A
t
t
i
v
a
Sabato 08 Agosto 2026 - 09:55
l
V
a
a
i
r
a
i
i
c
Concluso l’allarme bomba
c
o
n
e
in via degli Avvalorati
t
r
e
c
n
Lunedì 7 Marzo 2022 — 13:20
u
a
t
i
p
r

### [EXERCISE DIRECTIONS]
Repeat the entries word for word. Skip none of them.

### [RESULT OF THE TASK]
A
t
t
i
v
a
Sabato 08 Agosto 2026 - 09:55
l
V
a
a
i
r
a
i
i
c
Concluso l’allarme bomba
c
o
n
e
in via degli Avvalorati
t
r
e
c
n
Lunedì 7 Marzo 2022 — 13:20
u
a
t
i
p
r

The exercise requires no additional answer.